Le 24 février, le Canada – qui compte la deuxième plus grande diaspora ukrainienne au monde – avait déjà sanctionné 58 individus et entités russes, et suspendu tous les permis d'exportation pour la Russie. En début de semaine, Ottawa avait annoncé une première salve de sanctions : interdiction des transactions avec les républiques populaires auto-proclamées de Donetsk et de Lougansk, sanctions contre des parlementaires et banques russes et interdiction aux Canadiens d'acheter de la dette russe. Ottawa a également suspendu les permis d'exportation pour la Russie, pour une valeur de plus de 700 millions de dollars canadiens (environ 490 millions d'euros) et visant notamment des entreprises du secteur aérospatial, minier et des technologies de l'information.

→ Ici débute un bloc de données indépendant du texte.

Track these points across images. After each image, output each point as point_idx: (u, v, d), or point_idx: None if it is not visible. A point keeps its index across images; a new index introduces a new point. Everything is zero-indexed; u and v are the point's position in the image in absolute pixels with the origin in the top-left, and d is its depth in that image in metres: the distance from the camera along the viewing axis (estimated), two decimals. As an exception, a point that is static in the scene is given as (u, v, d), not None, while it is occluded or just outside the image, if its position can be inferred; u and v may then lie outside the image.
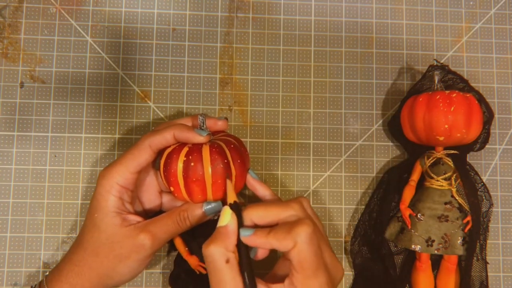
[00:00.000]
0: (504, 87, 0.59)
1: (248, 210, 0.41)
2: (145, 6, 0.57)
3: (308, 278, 0.38)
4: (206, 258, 0.39)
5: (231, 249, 0.39)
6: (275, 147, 0.56)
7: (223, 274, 0.38)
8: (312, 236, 0.38)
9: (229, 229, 0.40)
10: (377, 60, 0.58)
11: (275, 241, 0.38)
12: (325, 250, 0.41)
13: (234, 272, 0.39)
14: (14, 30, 0.56)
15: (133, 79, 0.56)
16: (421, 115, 0.50)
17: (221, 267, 0.38)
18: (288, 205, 0.41)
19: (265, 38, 0.58)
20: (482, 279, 0.52)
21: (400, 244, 0.52)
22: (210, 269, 0.39)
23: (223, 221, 0.40)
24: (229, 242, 0.39)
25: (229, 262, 0.39)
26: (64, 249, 0.54)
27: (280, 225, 0.40)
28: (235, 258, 0.39)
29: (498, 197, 0.57)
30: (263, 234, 0.39)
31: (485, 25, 0.59)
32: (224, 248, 0.39)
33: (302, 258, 0.38)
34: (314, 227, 0.39)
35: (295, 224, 0.39)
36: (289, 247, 0.38)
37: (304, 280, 0.38)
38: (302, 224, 0.38)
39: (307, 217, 0.40)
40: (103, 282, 0.44)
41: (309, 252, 0.38)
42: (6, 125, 0.55)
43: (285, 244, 0.38)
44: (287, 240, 0.38)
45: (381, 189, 0.55)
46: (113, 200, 0.44)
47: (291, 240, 0.38)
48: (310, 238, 0.38)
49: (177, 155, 0.43)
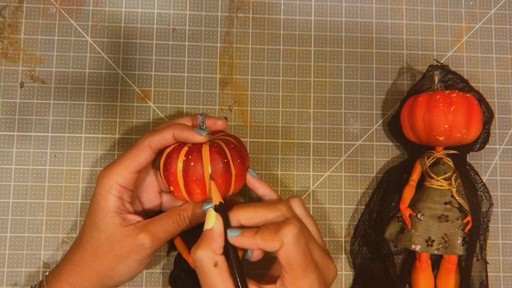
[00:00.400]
0: (504, 87, 0.59)
1: (234, 211, 0.41)
2: (145, 6, 0.57)
3: (297, 278, 0.38)
4: (195, 262, 0.39)
5: (219, 252, 0.39)
6: (275, 147, 0.57)
7: (213, 277, 0.38)
8: (299, 236, 0.38)
9: (215, 232, 0.39)
10: (377, 60, 0.58)
11: (261, 241, 0.38)
12: (315, 250, 0.40)
13: (224, 275, 0.38)
14: (14, 30, 0.56)
15: (133, 79, 0.56)
16: (421, 115, 0.50)
17: (210, 271, 0.38)
18: (275, 206, 0.41)
19: (265, 38, 0.58)
20: (482, 279, 0.52)
21: (400, 244, 0.52)
22: (200, 273, 0.39)
23: (208, 224, 0.40)
24: (215, 245, 0.39)
25: (217, 265, 0.38)
26: (64, 249, 0.54)
27: (267, 225, 0.39)
28: (224, 261, 0.39)
29: (498, 197, 0.57)
30: (250, 235, 0.39)
31: (485, 25, 0.59)
32: (211, 251, 0.39)
33: (290, 258, 0.38)
34: (300, 227, 0.39)
35: (281, 224, 0.38)
36: (276, 247, 0.38)
37: (294, 280, 0.38)
38: (288, 224, 0.38)
39: (293, 217, 0.40)
40: (103, 282, 0.44)
41: (297, 252, 0.38)
42: (6, 125, 0.55)
43: (272, 245, 0.38)
44: (273, 241, 0.38)
45: (381, 189, 0.55)
46: (113, 200, 0.44)
47: (278, 241, 0.37)
48: (296, 238, 0.38)
49: (177, 154, 0.43)
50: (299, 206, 0.43)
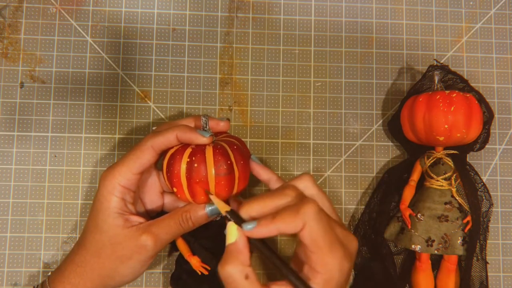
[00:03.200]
0: (504, 87, 0.59)
1: (245, 207, 0.40)
2: (145, 6, 0.57)
3: (325, 255, 0.37)
4: (225, 279, 0.38)
5: (247, 263, 0.38)
6: (275, 147, 0.57)
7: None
8: (320, 213, 0.38)
9: (239, 244, 0.39)
10: (377, 60, 0.58)
11: (283, 224, 0.37)
12: (335, 226, 0.39)
13: (256, 285, 0.38)
14: (14, 30, 0.56)
15: (133, 79, 0.56)
16: (421, 115, 0.50)
17: (243, 285, 0.37)
18: (283, 192, 0.40)
19: (265, 38, 0.58)
20: (482, 279, 0.52)
21: (400, 244, 0.52)
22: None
23: (231, 238, 0.39)
24: (243, 257, 0.38)
25: (248, 277, 0.38)
26: (64, 249, 0.54)
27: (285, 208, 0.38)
28: (253, 271, 0.38)
29: (498, 197, 0.57)
30: (267, 222, 0.38)
31: (485, 25, 0.60)
32: (240, 265, 0.38)
33: (315, 236, 0.37)
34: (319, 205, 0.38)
35: (300, 204, 0.38)
36: (298, 227, 0.37)
37: (322, 259, 0.37)
38: (307, 203, 0.38)
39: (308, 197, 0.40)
40: (105, 283, 0.44)
41: (320, 230, 0.37)
42: (6, 125, 0.54)
43: (294, 225, 0.37)
44: (295, 222, 0.37)
45: (381, 189, 0.56)
46: (116, 201, 0.44)
47: (300, 221, 0.37)
48: (318, 215, 0.37)
49: (180, 156, 0.43)
50: (309, 183, 0.42)
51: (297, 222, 0.37)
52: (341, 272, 0.38)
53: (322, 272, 0.37)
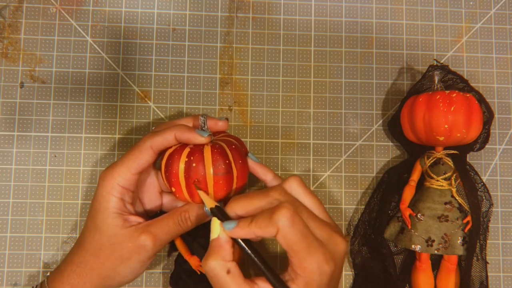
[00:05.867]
0: (504, 87, 0.59)
1: (230, 204, 0.41)
2: (145, 6, 0.57)
3: (302, 259, 0.37)
4: (208, 273, 0.39)
5: (229, 258, 0.39)
6: (275, 147, 0.57)
7: (228, 285, 0.38)
8: (293, 217, 0.37)
9: (221, 240, 0.39)
10: (377, 60, 0.58)
11: (258, 229, 0.38)
12: (316, 227, 0.39)
13: (239, 280, 0.38)
14: (14, 30, 0.56)
15: (133, 79, 0.56)
16: (421, 115, 0.50)
17: (224, 278, 0.38)
18: (267, 193, 0.40)
19: (265, 38, 0.58)
20: (482, 279, 0.52)
21: (400, 244, 0.52)
22: (214, 283, 0.39)
23: (214, 234, 0.40)
24: (225, 252, 0.39)
25: (230, 272, 0.38)
26: (64, 249, 0.54)
27: (261, 212, 0.39)
28: (235, 267, 0.39)
29: (498, 197, 0.57)
30: (245, 224, 0.39)
31: (485, 25, 0.60)
32: (221, 259, 0.38)
33: (289, 241, 0.37)
34: (294, 209, 0.38)
35: (274, 209, 0.38)
36: (272, 233, 0.37)
37: (300, 262, 0.37)
38: (280, 208, 0.37)
39: (287, 201, 0.39)
40: (104, 283, 0.44)
41: (295, 234, 0.37)
42: (6, 125, 0.54)
43: (268, 231, 0.37)
44: (269, 227, 0.37)
45: (381, 189, 0.55)
46: (114, 201, 0.44)
47: (273, 226, 0.37)
48: (291, 220, 0.37)
49: (178, 155, 0.43)
50: (296, 185, 0.42)
51: (270, 228, 0.37)
52: (321, 275, 0.37)
53: (302, 275, 0.38)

Après les tractations sans succès de ces derniers mois entre la Russie et des chancelleries occidentales sur le dossier ukrainien, l'armée russe a entamé le 24 février une intervention militaire dans le pays voisin, donnant lieu à de nombreuses condamnations sur la scène internationale. L'opération militaire vise, selon Vladimir Poutine à défendre les Républiques populaires autoproclamées de Donetsk et Lougansk (reconnues comme indépendantes par la Russie) contre Kiev, mais également à «démilitariser» et «dénazifier» l'Ukraine, selon ses termes. Elle a fait, dans des capitales occidentales mais aussi en Russie, l'objet de manifestations de contestation.